### [WORK INSTRUCTION]
An exact copy of every record is needed, with the pictures left out.

(Entries taken from a collection)
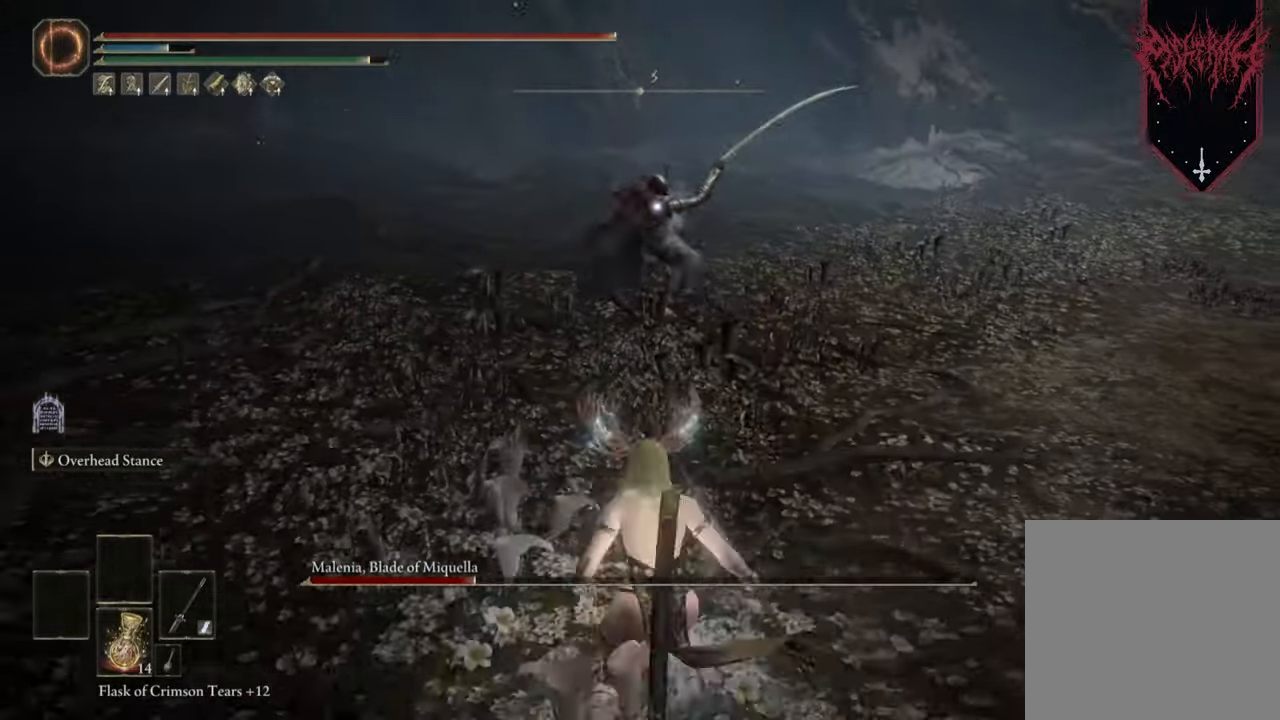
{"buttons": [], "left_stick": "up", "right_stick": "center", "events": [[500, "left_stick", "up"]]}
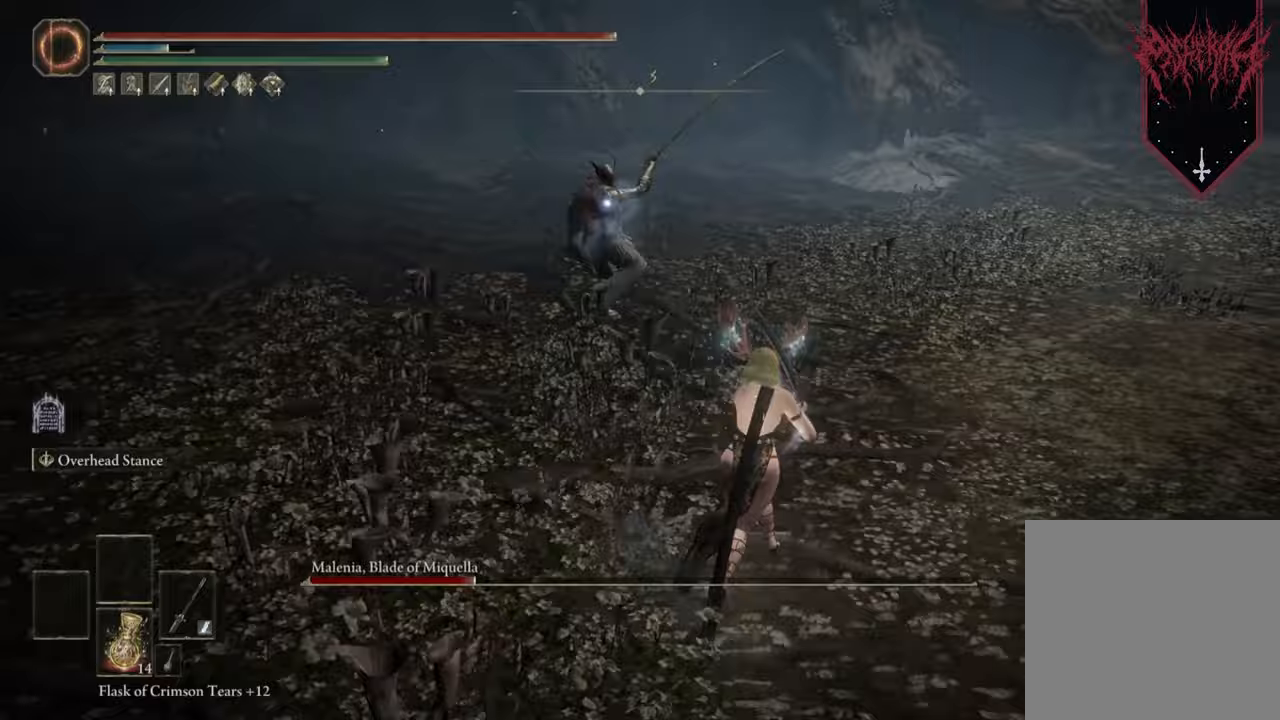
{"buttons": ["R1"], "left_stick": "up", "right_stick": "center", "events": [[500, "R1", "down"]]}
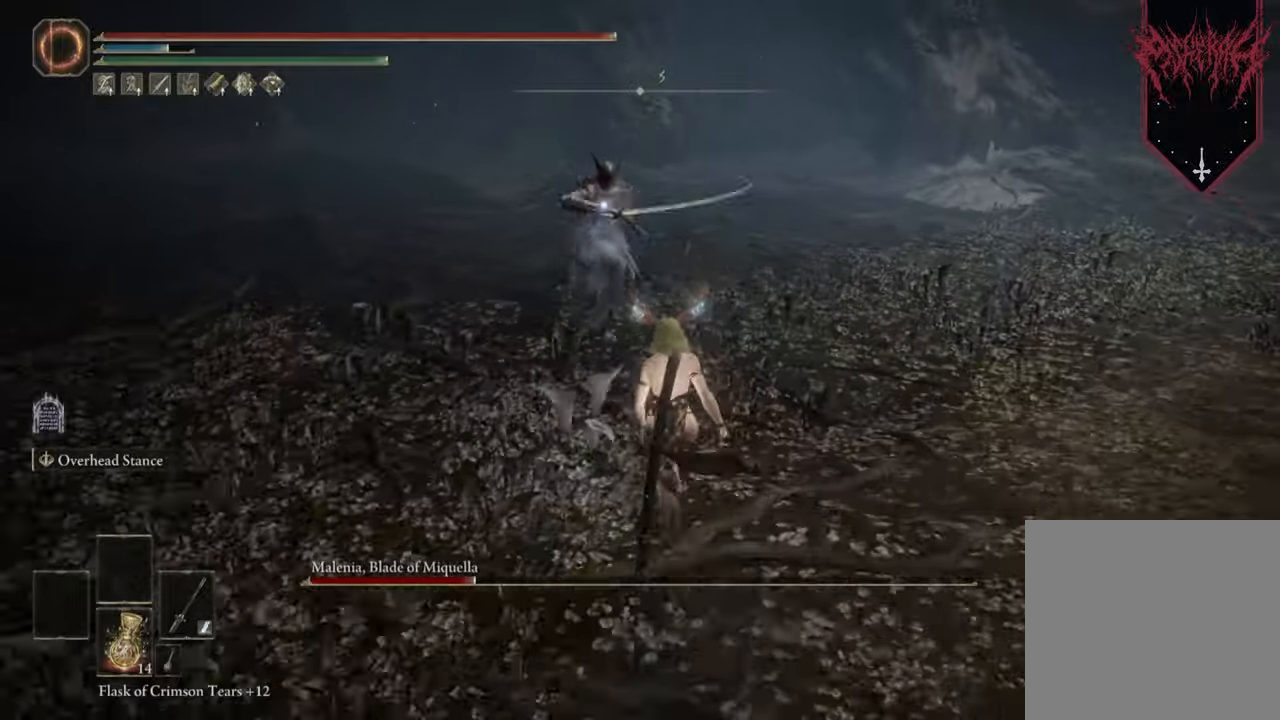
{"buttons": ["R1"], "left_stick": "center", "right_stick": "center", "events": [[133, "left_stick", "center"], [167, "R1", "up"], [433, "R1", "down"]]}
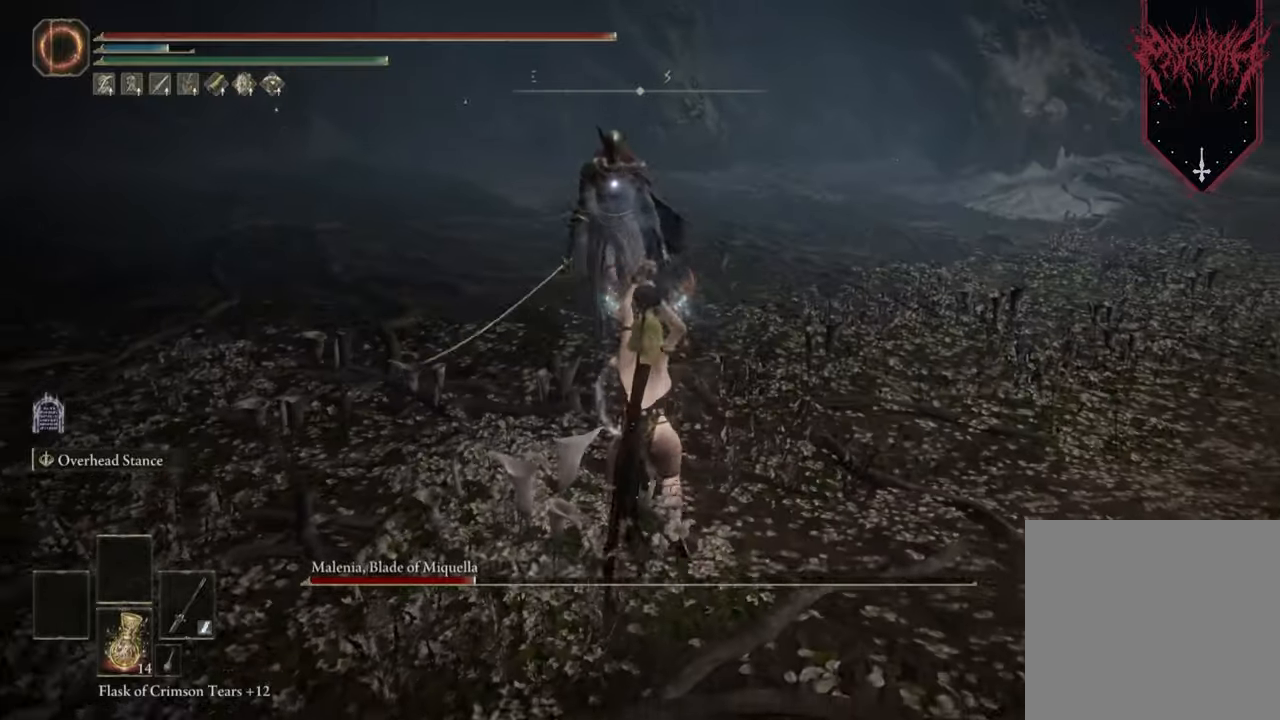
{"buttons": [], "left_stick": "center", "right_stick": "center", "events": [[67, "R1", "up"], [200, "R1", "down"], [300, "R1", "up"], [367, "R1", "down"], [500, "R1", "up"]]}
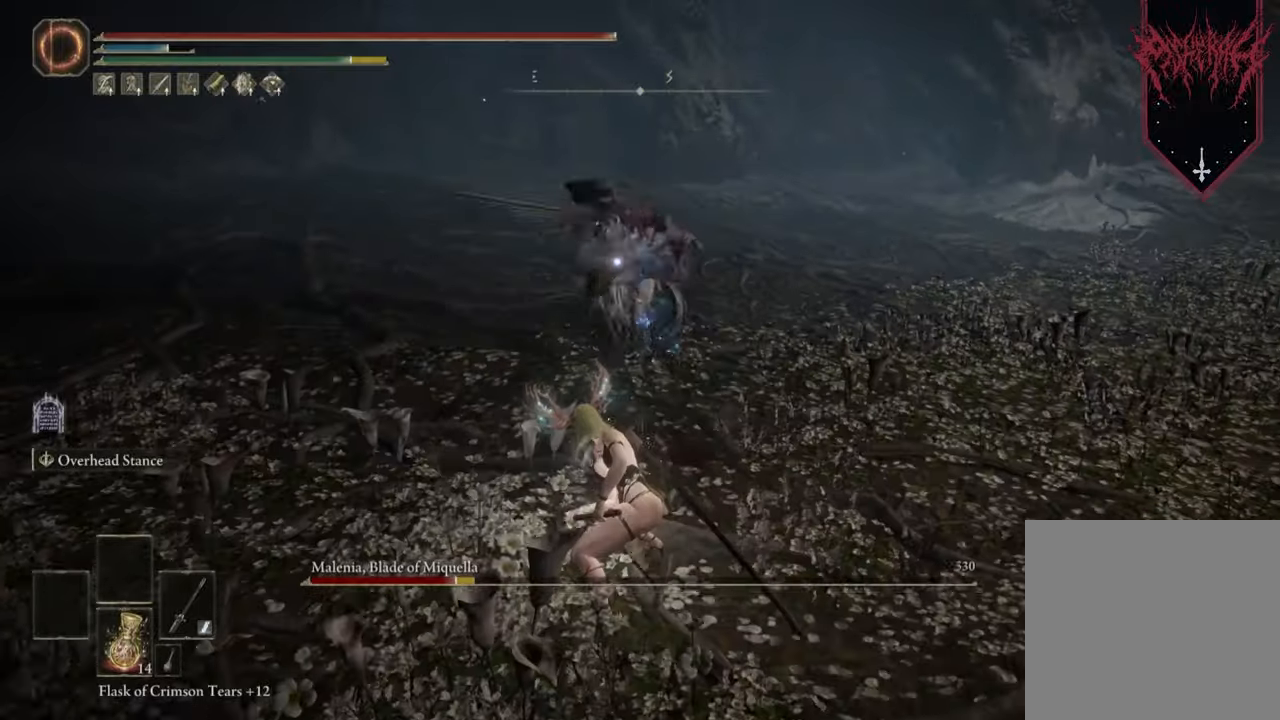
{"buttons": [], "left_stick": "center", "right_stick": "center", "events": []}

### [OUTPUT FOR THIS EXERCISE]
{"buttons": [], "left_stick": "up", "right_stick": "center", "events": [[500, "left_stick", "up"]]}
{"buttons": ["R1"], "left_stick": "up", "right_stick": "center", "events": [[500, "R1", "down"]]}
{"buttons": ["R1"], "left_stick": "center", "right_stick": "center", "events": [[133, "left_stick", "center"], [167, "R1", "up"], [433, "R1", "down"]]}
{"buttons": [], "left_stick": "center", "right_stick": "center", "events": [[67, "R1", "up"], [200, "R1", "down"], [300, "R1", "up"], [367, "R1", "down"], [500, "R1", "up"]]}
{"buttons": [], "left_stick": "center", "right_stick": "center", "events": []}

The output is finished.